Comme tout le monde dans le village, Perrault était au courant des deux autres femmes qui avaient disparu sans laisser de traces, mais ces affaires remontaient à plusieurs années. La première, Valérie Boutillier, avait en fait été l’une des raisons pour lesquelles Perrault avait poursuivi une carrière dans les forces de l’ordre. Thérèse avait dix-huit ans quand Valérie avait disparu, et bien qu’elle ne l’ait pas connue personnellement, comme c’est souvent le cas à Castillac, elle avait des amis qui la connaissaient, et des membres de sa famille qui connaissaient la famille de Valérie d’une manière ou d’une autre. Perrault avait suivi l’enquête de près et avait essayé de comprendre ce qui s’était passé.
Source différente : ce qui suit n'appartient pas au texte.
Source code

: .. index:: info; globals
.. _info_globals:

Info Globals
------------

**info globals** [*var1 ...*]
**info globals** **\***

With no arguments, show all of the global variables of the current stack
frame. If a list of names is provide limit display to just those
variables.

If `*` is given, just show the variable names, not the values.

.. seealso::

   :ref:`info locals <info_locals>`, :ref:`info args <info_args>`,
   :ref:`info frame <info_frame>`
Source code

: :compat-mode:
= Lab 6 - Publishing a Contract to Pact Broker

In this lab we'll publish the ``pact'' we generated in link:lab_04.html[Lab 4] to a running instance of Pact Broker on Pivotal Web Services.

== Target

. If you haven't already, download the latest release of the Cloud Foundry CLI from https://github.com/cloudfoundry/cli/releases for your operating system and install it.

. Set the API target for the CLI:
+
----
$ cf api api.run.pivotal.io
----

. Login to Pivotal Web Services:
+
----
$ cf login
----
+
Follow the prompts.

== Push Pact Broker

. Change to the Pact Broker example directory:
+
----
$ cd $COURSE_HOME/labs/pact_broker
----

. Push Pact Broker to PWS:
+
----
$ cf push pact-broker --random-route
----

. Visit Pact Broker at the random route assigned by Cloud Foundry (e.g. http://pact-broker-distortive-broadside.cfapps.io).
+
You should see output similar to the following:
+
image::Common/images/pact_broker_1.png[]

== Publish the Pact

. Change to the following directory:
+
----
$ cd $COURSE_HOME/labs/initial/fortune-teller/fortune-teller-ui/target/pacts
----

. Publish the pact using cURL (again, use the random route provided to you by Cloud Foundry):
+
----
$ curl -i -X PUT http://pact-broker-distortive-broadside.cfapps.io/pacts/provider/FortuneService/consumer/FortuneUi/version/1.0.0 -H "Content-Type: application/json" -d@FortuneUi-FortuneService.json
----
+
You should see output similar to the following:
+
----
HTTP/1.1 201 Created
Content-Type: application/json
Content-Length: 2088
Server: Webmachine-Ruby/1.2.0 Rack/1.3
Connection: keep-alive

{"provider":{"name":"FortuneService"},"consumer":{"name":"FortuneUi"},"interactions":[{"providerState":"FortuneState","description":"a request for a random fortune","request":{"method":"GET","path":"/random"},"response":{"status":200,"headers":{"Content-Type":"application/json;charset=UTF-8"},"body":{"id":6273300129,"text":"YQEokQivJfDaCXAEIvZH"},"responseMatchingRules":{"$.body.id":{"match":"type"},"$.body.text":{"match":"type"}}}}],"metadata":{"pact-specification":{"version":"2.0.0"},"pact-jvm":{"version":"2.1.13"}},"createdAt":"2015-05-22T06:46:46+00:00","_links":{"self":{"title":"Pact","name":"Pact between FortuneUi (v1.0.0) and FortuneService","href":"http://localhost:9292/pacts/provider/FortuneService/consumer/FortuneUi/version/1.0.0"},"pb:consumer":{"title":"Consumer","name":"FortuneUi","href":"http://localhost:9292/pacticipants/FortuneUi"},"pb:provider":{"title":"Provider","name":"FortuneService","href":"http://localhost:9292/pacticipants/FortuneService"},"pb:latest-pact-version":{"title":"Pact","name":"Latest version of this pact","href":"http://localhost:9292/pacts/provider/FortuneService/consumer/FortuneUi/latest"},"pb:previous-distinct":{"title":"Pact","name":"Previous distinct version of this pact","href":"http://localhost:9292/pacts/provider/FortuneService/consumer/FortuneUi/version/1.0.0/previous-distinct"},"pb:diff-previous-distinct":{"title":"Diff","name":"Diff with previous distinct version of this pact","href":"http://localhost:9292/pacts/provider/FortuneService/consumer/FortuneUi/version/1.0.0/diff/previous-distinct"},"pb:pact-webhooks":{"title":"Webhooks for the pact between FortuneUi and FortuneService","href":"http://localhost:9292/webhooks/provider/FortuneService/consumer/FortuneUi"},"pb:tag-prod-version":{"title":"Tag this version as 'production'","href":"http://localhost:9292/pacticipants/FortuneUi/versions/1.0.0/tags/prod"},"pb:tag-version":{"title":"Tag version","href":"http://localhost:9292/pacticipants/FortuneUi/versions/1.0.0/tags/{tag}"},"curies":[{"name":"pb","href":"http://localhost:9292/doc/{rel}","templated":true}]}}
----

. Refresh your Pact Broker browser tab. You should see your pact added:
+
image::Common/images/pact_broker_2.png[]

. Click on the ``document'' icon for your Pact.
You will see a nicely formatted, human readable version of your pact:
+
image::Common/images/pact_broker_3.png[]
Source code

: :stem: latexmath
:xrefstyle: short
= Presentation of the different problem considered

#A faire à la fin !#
Elle y pensait encore de temps en temps, et se demandait si de nouvelles preuves apparaissaient un jour qui permettrait d’identifier le ravisseur de la jeune femme.

Aucun corps n’avait jamais été retrouvé, ni même aucune preuve d’un acte répréhensible. Mais, Thérèse ne doutait pas que quelqu’un avait tué Valérie Boutillier, aucun doute là-dessus.

Valérie n’avait pas été la seule. Et maintenant, il y en avait une autre.